• Task: From the lines below, copy out each one that contains the string "Retrouvez". The match is case-sensitive.

• Data provided:
----

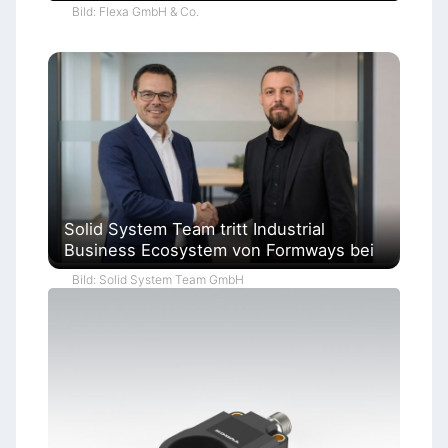
Bild: Flexa GmbH & Co.
Solid System Team tritt Industrial
Business Ecosystem von Formways bei
Bild: Solid System Team GmbH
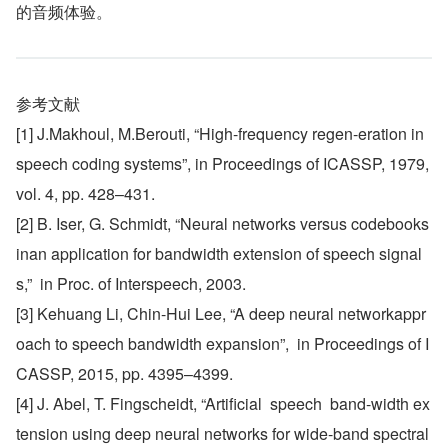
的音频体验。
参考文献
[1] J.Makhoul, M.Berouti, “High-frequency regen-eration in 
speech coding systems”, in Proceedings of ICASSP, 1979, 
vol. 4, pp. 428–431.
[2] B. Iser, G. Schmidt, “Neural networks versus codebooks 
inan application for bandwidth extension of speech signal
s,”  in Proc. of Interspeech, 2003.
[3] Kehuang Li, Chin-Hui Lee, “A deep neural networkappr
oach to speech bandwidth expansion”,  in Proceedings of I
CASSP, 2015, pp. 4395–4399.
[4] J. Abel, T. Fingscheidt, “Artificial  speech  band-width ex
tension using deep neural networks for wide-band spectral 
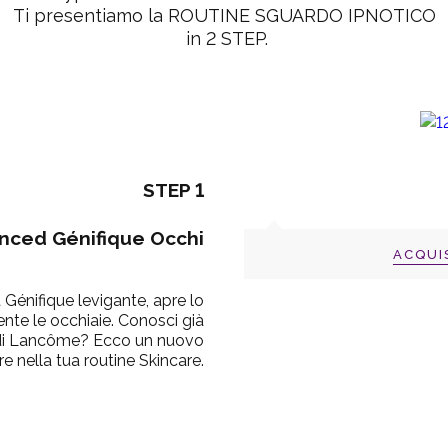
Ti presentiamo la
ROUTINE SGUARDO IPNOTICO
in
2 STEP.
STEP 1
ced Génifique Occhi
ACQUI
énifique levigante, apre lo
ente le occhiaie. Conosci già
e di Lancôme? Ecco un nuovo
re nella tua routine Skincare.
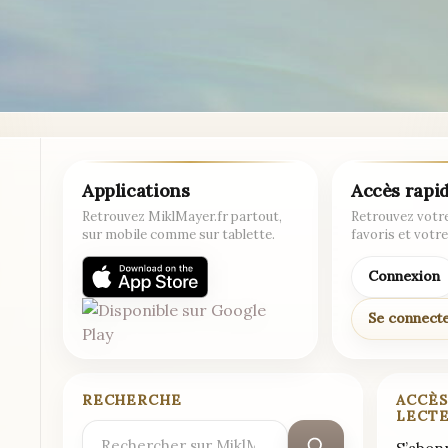
Applications
Accès rapi
Retrouvez MiklMayer.fr partout,
Retrouvez votre
sur mobile comme sur tablette.
favoris et votre
Connexion
Se connect
RECHERCHE
ACCÈS
LECT
Rechercher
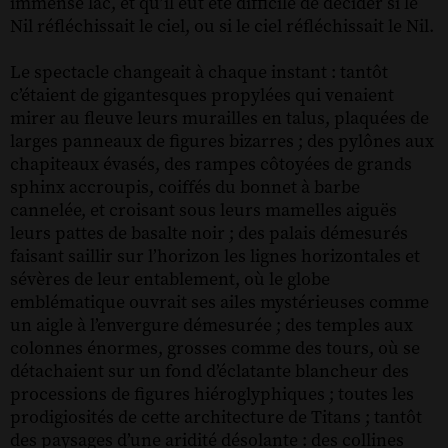
immense lac, et qu’il eût été difficile de décider si le
Nil réfléchissait le ciel, ou si le ciel réfléchissait le Nil.
Le spectacle changeait à chaque instant : tantôt
c’étaient de gigantesques propylées qui venaient
mirer au fleuve leurs murailles en talus, plaquées de
larges panneaux de figures bizarres ; des pylônes aux
chapiteaux évasés, des rampes côtoyées de grands
sphinx accroupis, coiffés du bonnet à barbe
cannelée, et croisant sous leurs mamelles aiguës
leurs pattes de basalte noir ; des palais démesurés
faisant saillir sur l’horizon les lignes horizontales et
sévères de leur entablement, où le globe
emblématique ouvrait ses ailes mystérieuses comme
un aigle à l’envergure démesurée ; des temples aux
colonnes énormes, grosses comme des tours, où se
détachaient sur un fond d’éclatante blancheur des
processions de figures hiéroglyphiques ; toutes les
prodigiosités de cette architecture de Titans ; tantôt
des paysages d’une aridité désolante : des collines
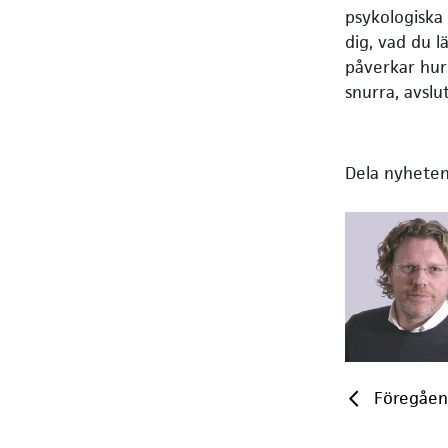
psykologiska
dig, vad du l
påverkar hur 
snurra, avslu
Dela nyheten
Föregåe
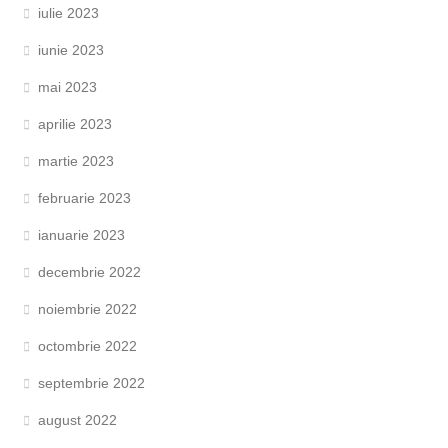
iulie 2023
iunie 2023
mai 2023
aprilie 2023
martie 2023
februarie 2023
ianuarie 2023
decembrie 2022
noiembrie 2022
octombrie 2022
septembrie 2022
august 2022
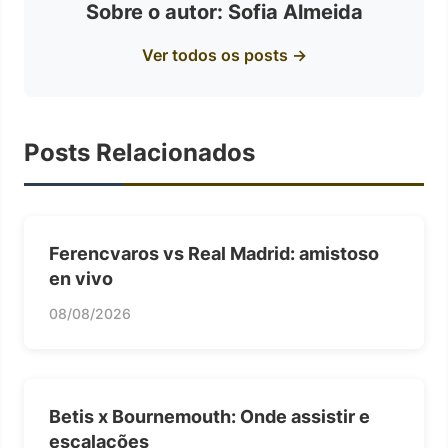
Sobre o autor: Sofia Almeida
Ver todos os posts →
Posts Relacionados
Ferencvaros vs Real Madrid: amistoso
en vivo
08/08/2026
Betis x Bournemouth: Onde assistir e
escalações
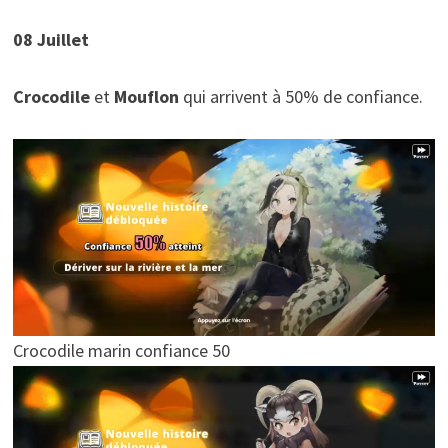
08 Juillet
Crocodile
et
Mouflon
qui arrivent à 50% de confiance.
Crocodile marin confiance 50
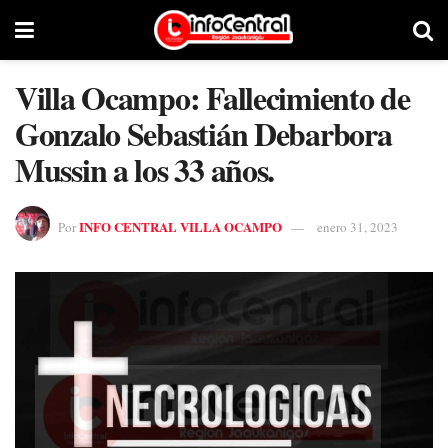
Villa Ocampo: Fallecimiento de
Gonzalo Sebastián Debarbora
Mussin a los 33 años.
INFO CENTRAL VILLA OCAMPO
Por
enero 31, 2023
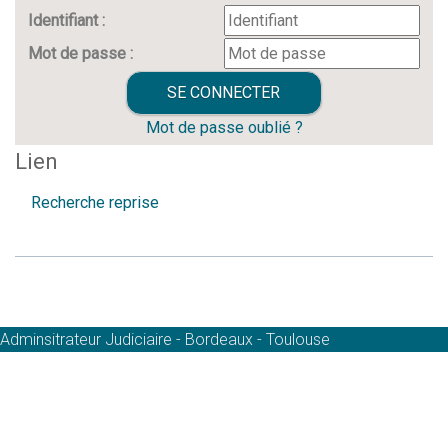
Identifiant :
Mot de passe :
Mot de passe oublié ?
Lien
Recherche reprise
Adminsitrateur Judiciaire - Bordeaux - Toulouse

----

• Response to this task:
Retrouvez MiklMayer.fr partout,
Retrouvez votre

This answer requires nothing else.